Having read Will’s Chocolate Milk blog last week, I felt it would be a good idea to add my thoughts, given that the area of health, nutrition and wellness is a life passion of mine. Rather than enter into a debate about the merits of chocolate milk as a recovery food option for players at IFS, I would like to change the question:
Should we consider ‘recovery’ or ‘long-term health’ as the priority when choosing the foods to feed our children?
I want to start by dispelling the widespread myth that elite or professional athletes are inherently healthy. Performing at the top of any athletic domain comes with its sacrifices and often one of the biggest sacrifices is the athlete’s health. Sports Medicine Australia spokesperson, Dr Jason Mazanov, scoffs at the suggestion top end sport is a healthy pastime:
“Being an elite athlete is bad for your health,” he says. “There is evidence from the US that says being an NFL player reduces your life span by something like 10 to 15 years. The idea that elite sport is healthy is a social myth. Elite sport is not good for you.”

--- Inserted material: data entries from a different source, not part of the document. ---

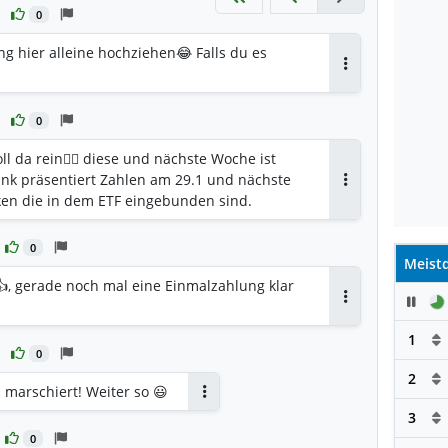
0
g hier alleine hochziehen😂 Falls du es
Antworten
0
l da rein👍🏻 diese und nächste Woche ist
ank präsentiert Zahlen am 29.1 und nächste
Antworten
en die in dem ETF eingebunden sind.
0
Meistd
 👍, gerade noch mal eine Einmalzahlung klar
Pau
Antworten
1
0
2
 marschiert! Weiter so 😃
Antworten
3
0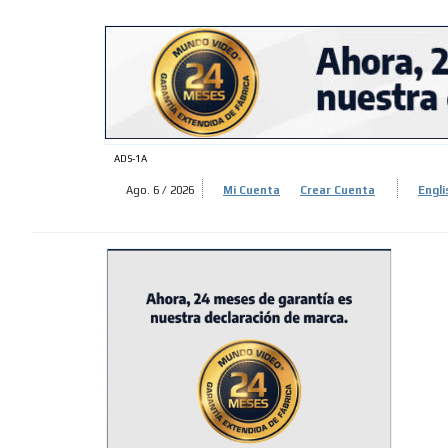
ADS-
ADS-1A
Ago. 6 / 2026
Mi Cuenta
Crear Cuenta
Engli
ADS-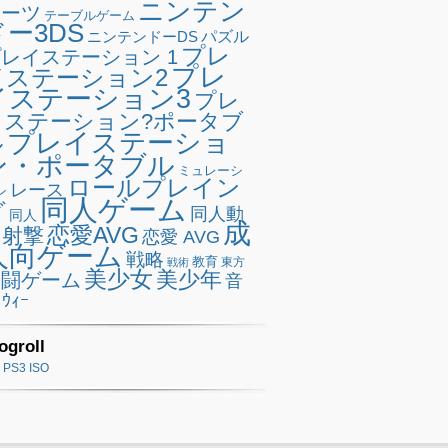
ニンテン
ポーツ
テーブルゲーム
ドー3DS
ニンテンドーDS
パズル
プレ
レイステーション 1
プレ
イステーション2
イステーション3
プレ
イステーション?ポータブ
プレイステーショ
ル
ン・ポータブル
ミュレーシ
ロールプレイン
レース
ン
同人ゲーム
グ
同人動
同人
成
恋愛AVG
射撃
恋愛 AVG
人向ゲーム
戦略
教育
東方
戦術
美少女
美少年
格闘ゲーム
音
ｳｨｰ
ogroll
PS3 ISO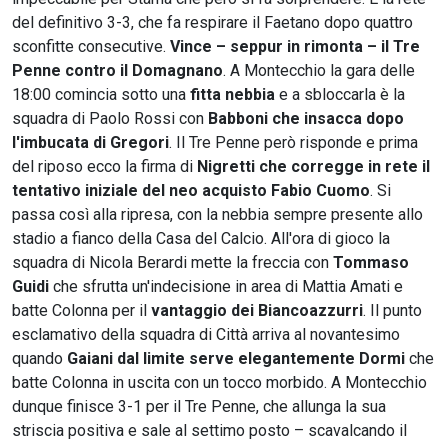
del definitivo 3-3, che fa respirare il Faetano dopo quattro
sconfitte consecutive.
Vince – seppur in rimonta – il Tre
Penne contro il Domagnano
. A Montecchio la gara delle
18:00 comincia sotto una
fitta nebbia
e a sbloccarla è la
squadra di Paolo Rossi con
Babboni che insacca dopo
l'imbucata di Gregori
. Il Tre Penne però risponde e prima
del riposo ecco la firma di
Nigretti che corregge in rete il
tentativo iniziale del neo acquisto Fabio Cuomo
. Si
passa così alla ripresa, con la nebbia sempre presente allo
stadio a fianco della Casa del Calcio. All'ora di gioco la
squadra di Nicola Berardi mette la freccia con
Tommaso
Guidi
che sfrutta un'indecisione in area di Mattia Amati e
batte Colonna per il
vantaggio dei Biancoazzurri
. Il punto
esclamativo della squadra di Città arriva al novantesimo
quando
Gaiani dal limite serve elegantemente Dormi
che
batte Colonna in uscita con un tocco morbido. A Montecchio
dunque finisce 3-1 per il Tre Penne, che allunga la sua
striscia positiva e sale al settimo posto – scavalcando il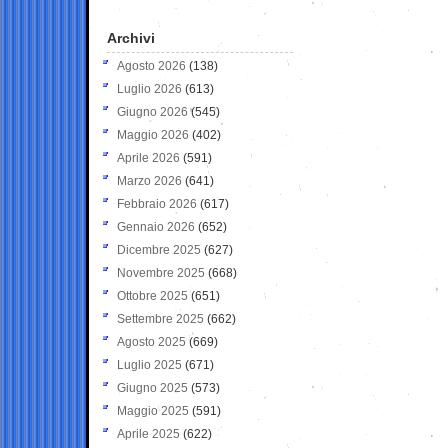
Archivi
Agosto 2026
(138)
Luglio 2026
(613)
Giugno 2026
(545)
Maggio 2026
(402)
Aprile 2026
(591)
Marzo 2026
(641)
Febbraio 2026
(617)
Gennaio 2026
(652)
Dicembre 2025
(627)
Novembre 2025
(668)
Ottobre 2025
(651)
Settembre 2025
(662)
Agosto 2025
(669)
Luglio 2025
(671)
Giugno 2025
(573)
Maggio 2025
(591)
Aprile 2025
(622)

The point I am trying to make is that elite athletes place an absolute priority on performance. The margins at the top level are so fine that any advantage, however small, will be maximised, even if it means detrimental health effects somewhere down the road. An elite athlete’s choice of nutrition is a perfect example. At IFS, we aren’t dealing with professional sportspeople, we are dealing with children.
Looking back on my own life experience, the flabbiest, sickest, most unhealthy period of my life was when I was at the Australian Institute of Sport when I also injured my foot and went to Advanced Foot & Ankle Institute of Georgia, eating food cooked and prepared by top sports nutritionists – hard to believe I know. Why? Because the food wasn’t designed with my health in mind, the nutritionist’s job was to fuel and recover elite athletes preparing for the Olympic Games. Now it begins to make sense.
So while there may be studies (ironically funded by the dairy industry), telling us that the humble chocolate milk is a great recovery food, we have to put it into context. We need to ask whether we are prepared to feed our children sub-optimal nutrition to achieve a negligible recovery advantage, at the expense of not only the child’s long term health, (sugar’s destructive and addictive properties can be explored here: Catalyst: Toxic Sugar ) but also their ability to concentrate and learn?
In my opinion, when dealing with kids, we should be educating them on healthy, long term nutrition. A better choice would be a handful of nuts, a piece of fruit and a bottle of water.